Prima facie, this is implausible, and there is surely a pretty stiff burden of proof for anyone who wants to argue this. Moreover, as I shall point out later, even if there were evidence that such an expression was
sometimes used when there were no women or children present, it would scarcely follow that this is how the phrase is being used in the relevant Biblical passages. In fact, there is clear evidence to the contrary regarding those particular passages.
In fact, though, Hess gives the reader almost nothing in the way of an argument that a statement that women and children were killed was
ever used when no women and children were killed. Here is what Hess says, in full (pp. 38-39):
There is...an important verse, 6:21, that states:
They devoted the city to the LORD and destroyed with the sword every living thing in it–men and women, young and old, cattle, sheep and donkeys.
This text appears to include women, children, and the aged in this mass destruction. However, is this really the case? The actual expression is translated "men and women," literally, "from man (and) unto woman." The phrase occurs elsewhere seven times, referring to the inhabitants of Ai (Josh 8:25), Amalek (I Sam 15:3, here without the waw), Nob (I Sam 22:19), Jerusalem during David's time (2 Sam 6:19 = I Chr 16:3), Jerusalem during Ezra's time (Neh 8:2), and Israel (2 Chr 15:13). In 2 Sam 6:19 (= I Chr 16:3) it describes the joyful occasion of David's entrance into Jerusalem with the ark of the covenant and his distributing food to all the onlookers. Except for Saul's extermination of the inhabitants of Nob in I Sam 22:19, where children are specifically mentioned (unlike the texts about Jericho, Ai, and elsewhere), all other appearances of the phrase precede or follow the Hebrew kol "all, everyone." Thus, the phrase appears to be stereotypical for describing all the inhabitants of a town or region, without predisposing the reader to assume anything further about their ages or even their genders. It is synonymous with "all, everyone."

§ **The data**:
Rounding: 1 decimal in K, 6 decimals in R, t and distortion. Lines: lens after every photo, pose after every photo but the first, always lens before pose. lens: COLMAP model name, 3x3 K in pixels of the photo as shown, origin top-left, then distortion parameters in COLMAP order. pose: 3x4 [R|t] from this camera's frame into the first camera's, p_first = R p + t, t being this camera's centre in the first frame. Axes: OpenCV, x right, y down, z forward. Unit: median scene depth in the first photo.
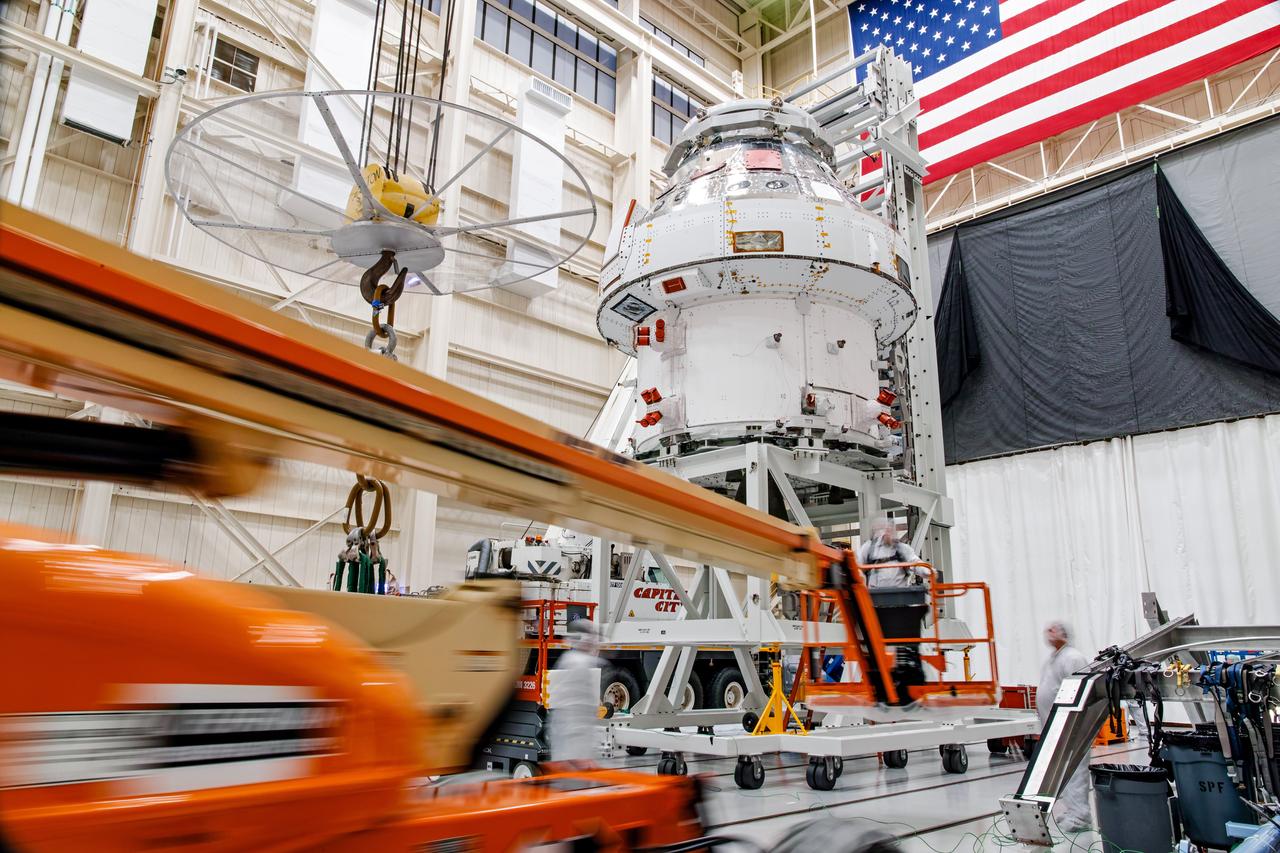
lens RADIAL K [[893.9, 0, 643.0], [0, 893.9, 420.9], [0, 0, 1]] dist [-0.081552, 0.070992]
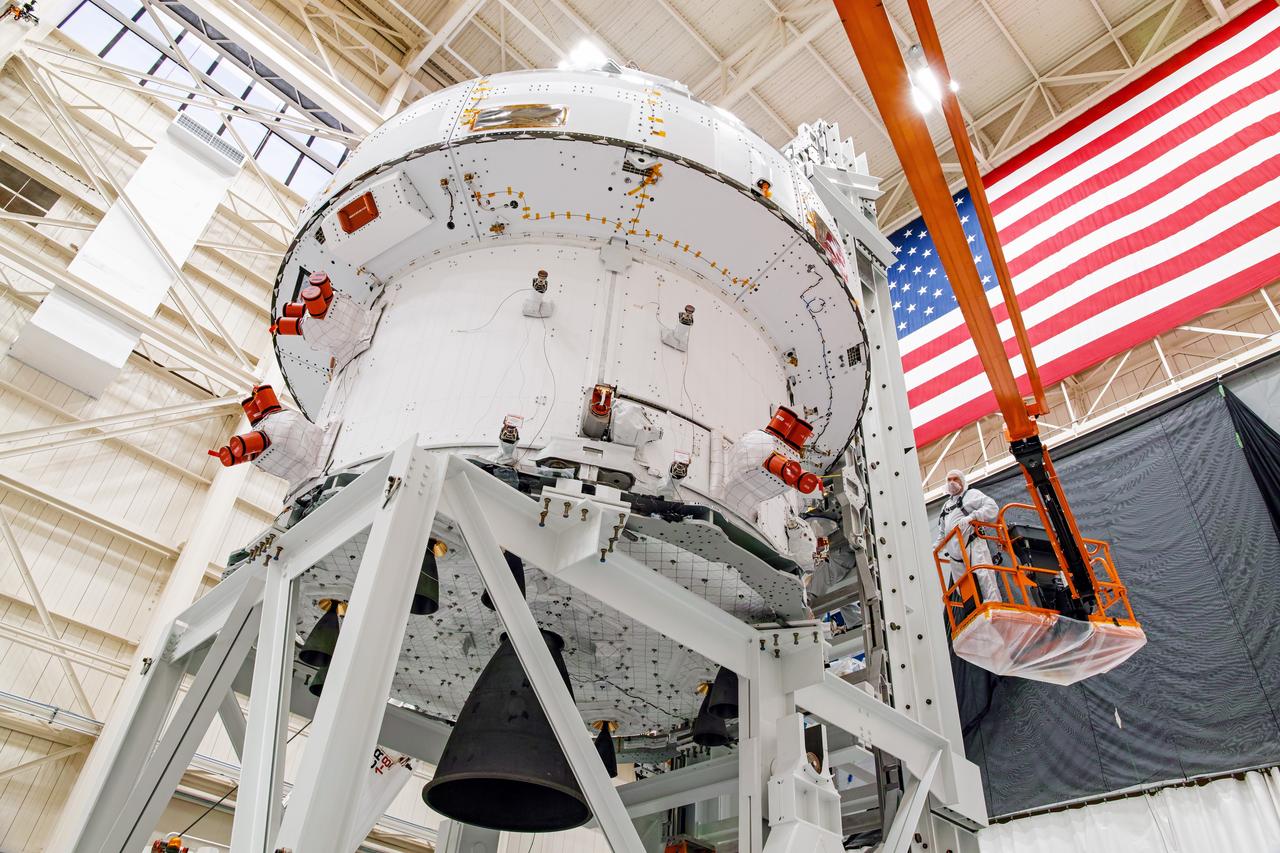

§ **Required work**:
1. In the extract, how many other times does the phrase "from man (and) unto woman" occur?
2. Please retype the extract from "Prima facie, this" to "those particular passages.".
3. Does the extract support each of these statements? Answer yes or no, and quote the words that decide it.
(a) Hess offers the reader a detailed argument that the expression was used when no women and children were killed.
(b) In I Sam 22:19, children are specifically mentioned.
(c) In 2 Sam 6:19, the phrase describes David distributing food to onlookers.

§ **Answers below**:
1. Seven times.

2.
Prima facie, this is implausible, and there is surely a pretty stiff burden of proof for anyone who wants to argue this. Moreover, as I shall point out later, even if there were evidence that such an expression was
sometimes used when there were no women or children present, it would scarcely follow that this is how the phrase is being used in the relevant Biblical passages. In fact, there is clear evidence to the contrary regarding those particular passages.

3.
(a) No: "Hess gives the reader almost nothing in the way of an argument that a statement that women and children were killed was ever used when no women and children were killed."
(b) Yes: "where children are specifically mentioned"
(c) Yes: "his distributing food to all the onlookers"